Australian trust law

Trust law in Australia

In Australia, trust law is under the jurisdiction of state governments, and the legislation often interacts with Corporations law and Family tax law. Equity still regulates trust law to a significant extent, and Australian law has often followed English developments.

There are a variety of trusts recognised and used in Australia, including Unit trusts, Discretionary trusts and Hybrid trusts. Testamentary trust are also sometimes used.

Often referred to as a "family trust" in Australia, is a discretionary trust where the trustee has made a family trust election. Family trusts provide flexibility in relation to distributions of income and assets among members of the family, while at the same time permitting the family to maintain either direct or indirect control over funds or other assets that have become the property of the family members. Streaming a category of trust income to a particular beneficiary provides tax planning opportunities. For example: foreign tax credits can be best utilised by resident individual beneficiaries with high marginal tax rates and net capital gains can be best utilised by beneficiaries with carried forward losses, low income beneficiaries with carried forward revenue losses and minors able to receive excepted trust income. However, discretionary trusts are usually unsuitable for accumulation of profits as the undistributed income will generally be taxed at 45% under s99A of the ITAA36.

Family Trusts are often used to distribute income to beneficiaries in an attempt to achieve the most desirable tax outcomes available to the members of the trust. Discretionary or "Family" trusts also protect assets when individual members become insolvent or bankrupt. Asset protection also extends to other types of liabilities.

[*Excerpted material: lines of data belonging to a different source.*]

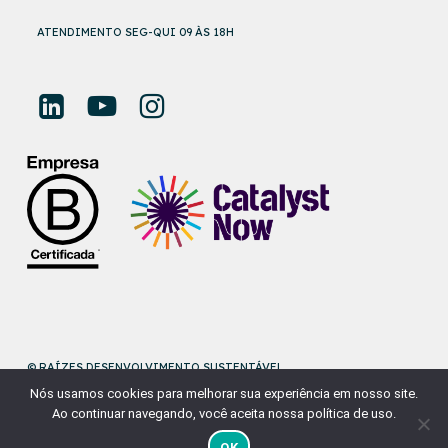
ATENDIMENTO SEG-QUI 09 ÀS 18H
© RAÍZES DESENVOLVIMENTO SUSTENTÁVEL
Nós usamos cookies para melhorar sua experiência em nosso site.
DESENVOLVIDO POR
NAÇÃODESIGN
Ao continuar navegando, você aceita nossa política de uso.
OK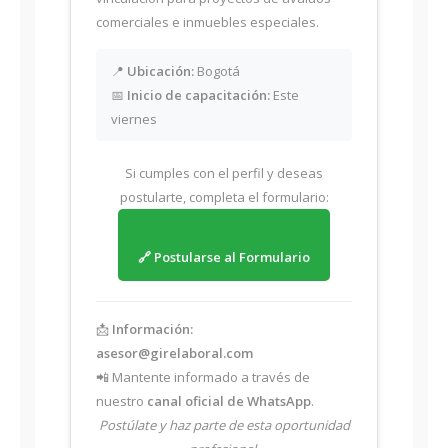
comerciales e inmuebles especiales.
📍
Ubicación:
Bogotá
📅
Inicio de capacitación:
Este
viernes
Si cumples con el perfil y deseas
postularte, completa el formulario:
🔗 Postularse al Formulario
📩
Información:
asesor@girelaboral.com
📲 Mantente informado a través de
nuestro
canal oficial de WhatsApp
.
Postúlate y haz parte de esta oportunidad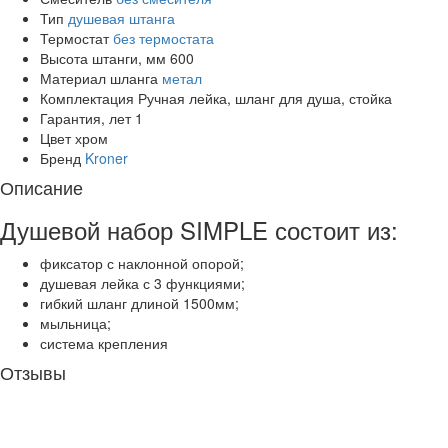
Тип
душевая штанга
Термостат
без термостата
Высота штанги, мм
600
Материал шланга
метал
Комплектация
Ручная лейка, шланг для душа, стойка
Гарантия, лет
1
Цвет
хром
Бренд
Kroner
Описание
Душевой набор SIMPLE состоит из:
фиксатор с наклонной опорой;
душевая лейка с 3 функциями;
гибкий шланг длиной 1500мм;
мыльница;
система крепления
Отзывы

The power of appointment of the trustee of a discretionary trust is held by the Appointor.In some trust deeds the person holding the power of appointment of the trustee is called the Custodian.The only difference is in the name. The Appointor is usually a natural person but can be a company. Generally upon the death of the Appointor, in the absence of an alternate appointment in the trust deed,the personal legal representative (executor) of the Appointor becomes the Appointor.The real power in relation to the control of the trust rests with the Appointor because of the ability to terminate the appointment of the trustee and appoint a different trustee. This must be kept in mind when considering succession and estate planning involving assets held in a discretionary trust.